RECORDS FOR THE TASK
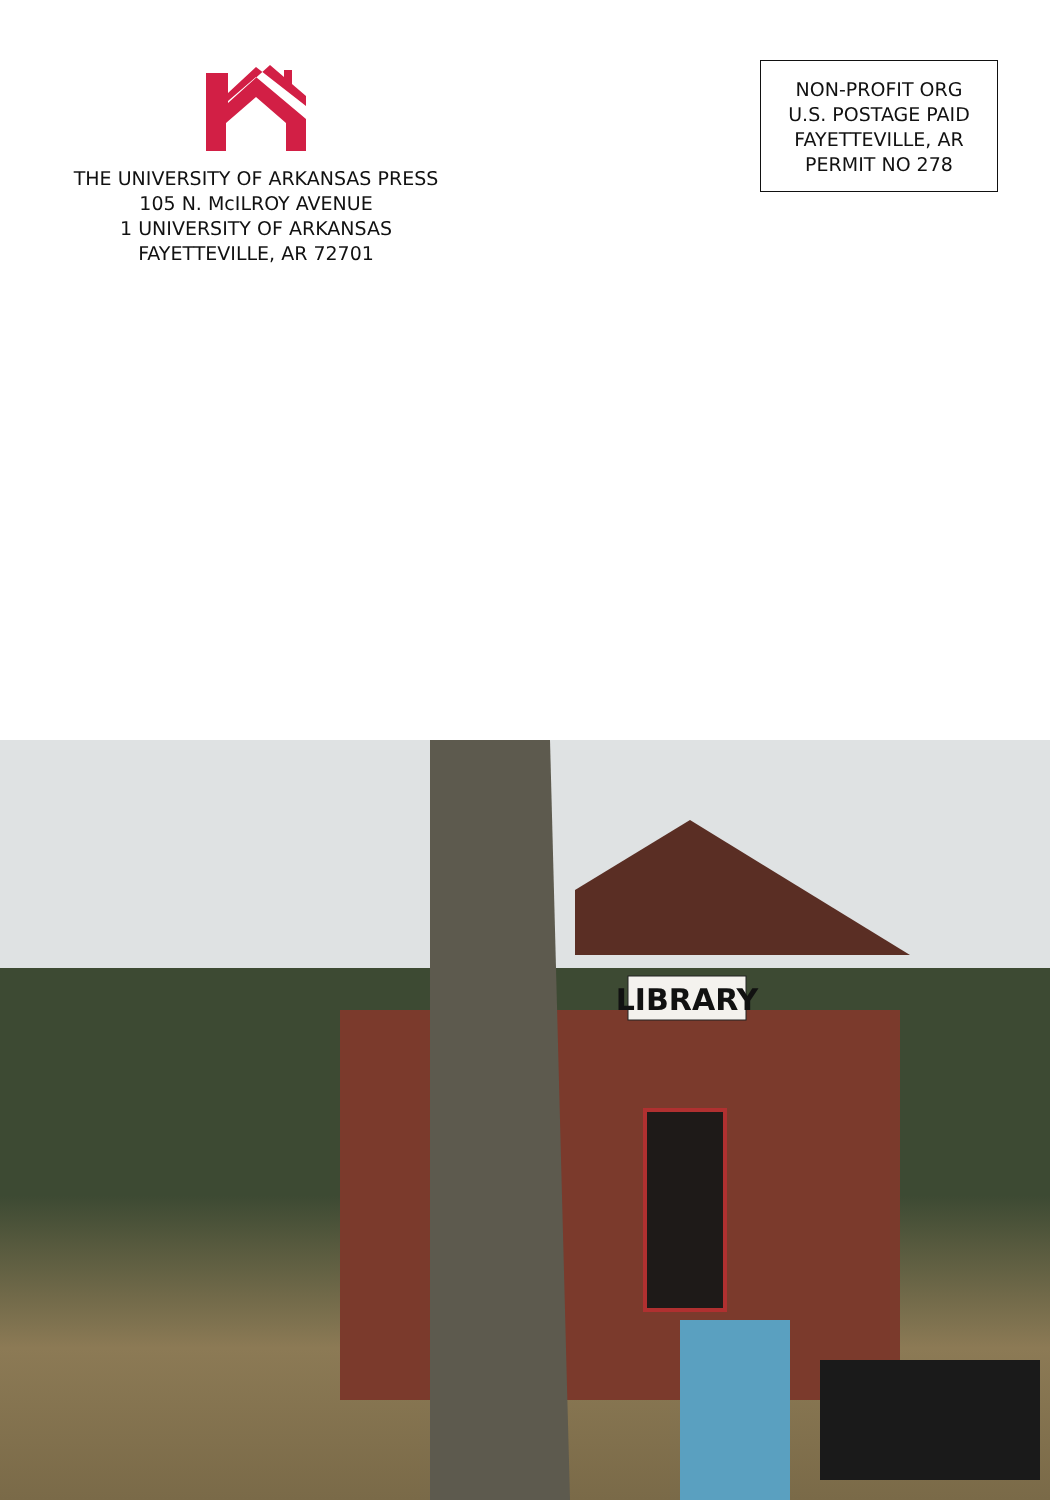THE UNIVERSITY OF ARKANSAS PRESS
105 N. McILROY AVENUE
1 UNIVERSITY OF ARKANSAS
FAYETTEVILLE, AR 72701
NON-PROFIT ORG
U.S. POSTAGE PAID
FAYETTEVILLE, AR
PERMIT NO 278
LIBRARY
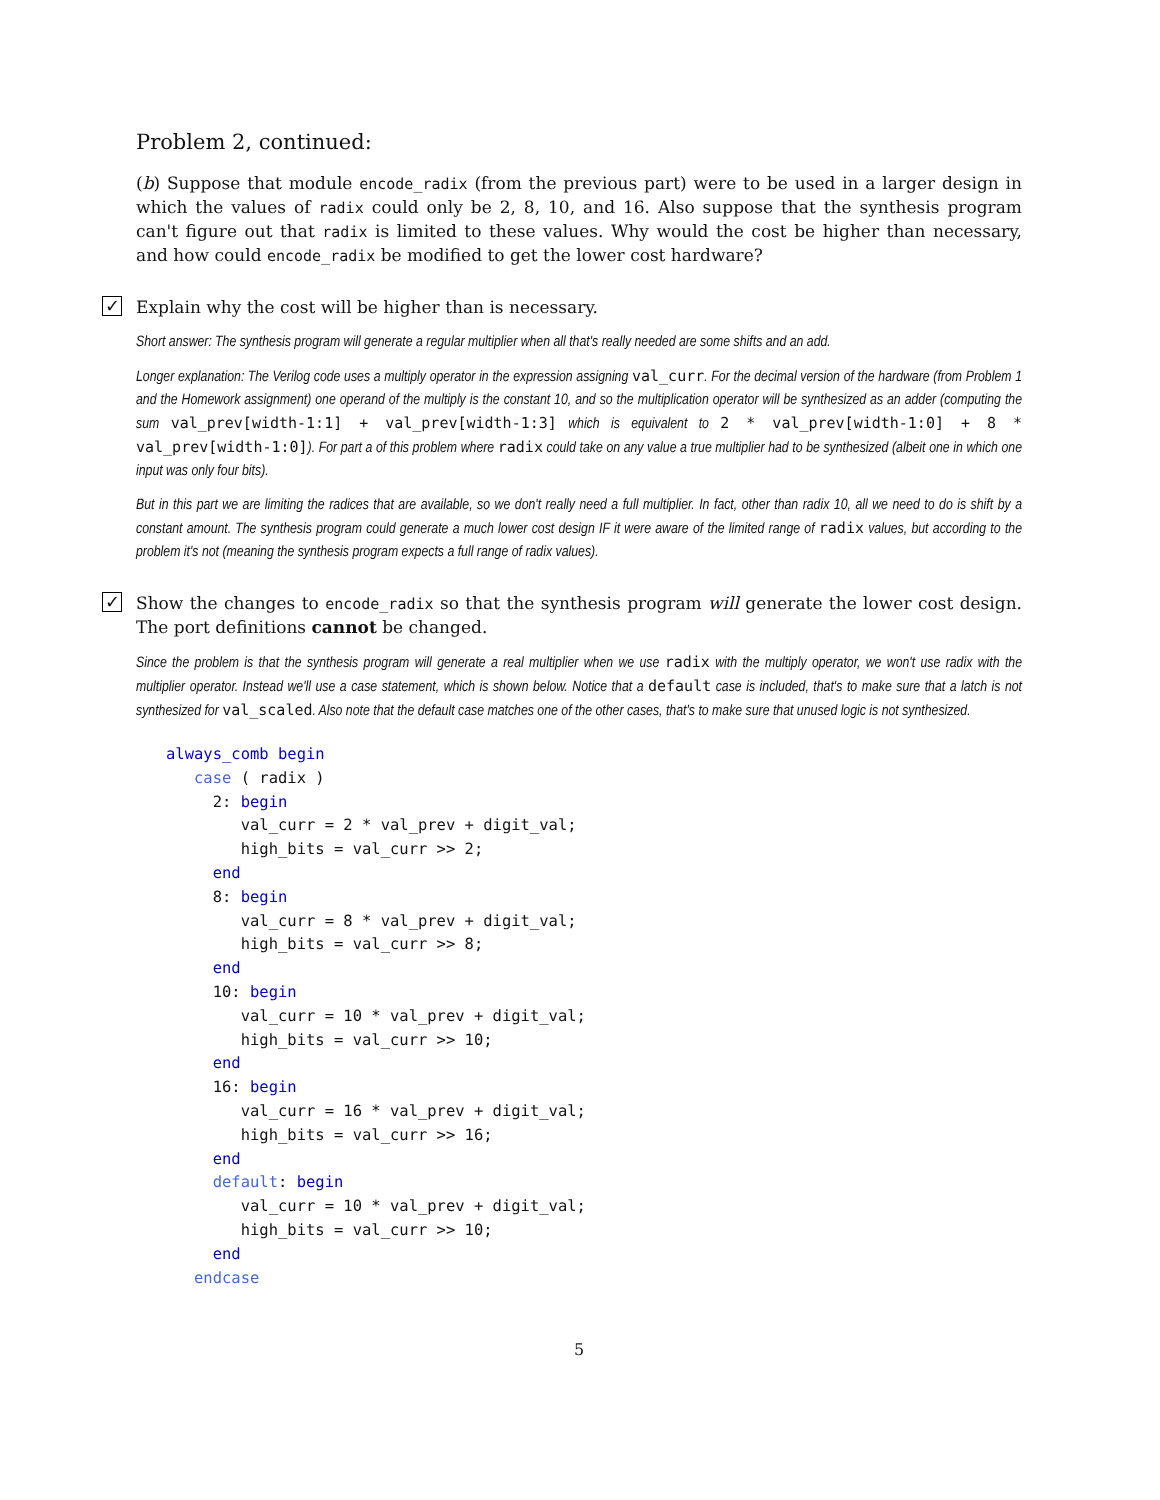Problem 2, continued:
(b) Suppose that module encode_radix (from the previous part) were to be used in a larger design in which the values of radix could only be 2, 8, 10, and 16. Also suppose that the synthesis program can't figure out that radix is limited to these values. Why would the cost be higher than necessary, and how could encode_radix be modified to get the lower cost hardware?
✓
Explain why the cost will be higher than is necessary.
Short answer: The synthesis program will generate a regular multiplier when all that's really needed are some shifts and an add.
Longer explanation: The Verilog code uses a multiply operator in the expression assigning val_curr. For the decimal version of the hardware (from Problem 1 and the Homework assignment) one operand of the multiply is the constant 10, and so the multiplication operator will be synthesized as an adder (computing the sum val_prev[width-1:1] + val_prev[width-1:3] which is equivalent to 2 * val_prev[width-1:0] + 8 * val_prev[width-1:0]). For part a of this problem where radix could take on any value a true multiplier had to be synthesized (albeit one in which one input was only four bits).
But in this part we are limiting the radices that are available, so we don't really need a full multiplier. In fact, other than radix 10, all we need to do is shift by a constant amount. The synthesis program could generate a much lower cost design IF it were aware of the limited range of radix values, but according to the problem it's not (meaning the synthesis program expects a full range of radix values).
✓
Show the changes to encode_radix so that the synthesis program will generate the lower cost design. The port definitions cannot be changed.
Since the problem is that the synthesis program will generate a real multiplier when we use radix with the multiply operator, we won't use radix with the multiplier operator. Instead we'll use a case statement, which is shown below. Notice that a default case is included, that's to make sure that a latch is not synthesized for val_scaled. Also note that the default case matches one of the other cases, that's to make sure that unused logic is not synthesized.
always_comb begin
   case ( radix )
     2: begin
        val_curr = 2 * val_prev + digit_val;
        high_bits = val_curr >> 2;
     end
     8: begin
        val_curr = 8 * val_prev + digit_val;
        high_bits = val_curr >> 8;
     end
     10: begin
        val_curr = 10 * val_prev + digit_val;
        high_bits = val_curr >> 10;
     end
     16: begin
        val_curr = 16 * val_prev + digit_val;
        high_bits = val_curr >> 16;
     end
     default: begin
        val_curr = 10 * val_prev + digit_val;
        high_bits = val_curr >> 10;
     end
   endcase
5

WHAT TO DO
Give every line above again exactly, omitting whatever pictures appear.

ANSWER SECTION
THE UNIVERSITY OF ARKANSAS PRESS
105 N. McILROY AVENUE
1 UNIVERSITY OF ARKANSAS
FAYETTEVILLE, AR 72701
NON-PROFIT ORG
U.S. POSTAGE PAID
FAYETTEVILLE, AR
PERMIT NO 278
LIBRARY
Problem 2, continued:
(b) Suppose that module encode_radix (from the previous part) were to be used in a larger design in which the values of radix could only be 2, 8, 10, and 16. Also suppose that the synthesis program can't figure out that radix is limited to these values. Why would the cost be higher than necessary, and how could encode_radix be modified to get the lower cost hardware?
✓
Explain why the cost will be higher than is necessary.
Short answer: The synthesis program will generate a regular multiplier when all that's really needed are some shifts and an add.
Longer explanation: The Verilog code uses a multiply operator in the expression assigning val_curr. For the decimal version of the hardware (from Problem 1 and the Homework assignment) one operand of the multiply is the constant 10, and so the multiplication operator will be synthesized as an adder (computing the sum val_prev[width-1:1] + val_prev[width-1:3] which is equivalent to 2 * val_prev[width-1:0] + 8 * val_prev[width-1:0]). For part a of this problem where radix could take on any value a true multiplier had to be synthesized (albeit one in which one input was only four bits).
But in this part we are limiting the radices that are available, so we don't really need a full multiplier. In fact, other than radix 10, all we need to do is shift by a constant amount. The synthesis program could generate a much lower cost design IF it were aware of the limited range of radix values, but according to the problem it's not (meaning the synthesis program expects a full range of radix values).
✓
Show the changes to encode_radix so that the synthesis program will generate the lower cost design. The port definitions cannot be changed.
Since the problem is that the synthesis program will generate a real multiplier when we use radix with the multiply operator, we won't use radix with the multiplier operator. Instead we'll use a case statement, which is shown below. Notice that a default case is included, that's to make sure that a latch is not synthesized for val_scaled. Also note that the default case matches one of the other cases, that's to make sure that unused logic is not synthesized.
always_comb begin
   case ( radix )
     2: begin
        val_curr = 2 * val_prev + digit_val;
        high_bits = val_curr >> 2;
     end
     8: begin
        val_curr = 8 * val_prev + digit_val;
        high_bits = val_curr >> 8;
     end
     10: begin
        val_curr = 10 * val_prev + digit_val;
        high_bits = val_curr >> 10;
     end
     16: begin
        val_curr = 16 * val_prev + digit_val;
        high_bits = val_curr >> 16;
     end
     default: begin
        val_curr = 10 * val_prev + digit_val;
        high_bits = val_curr >> 10;
     end
   endcase
5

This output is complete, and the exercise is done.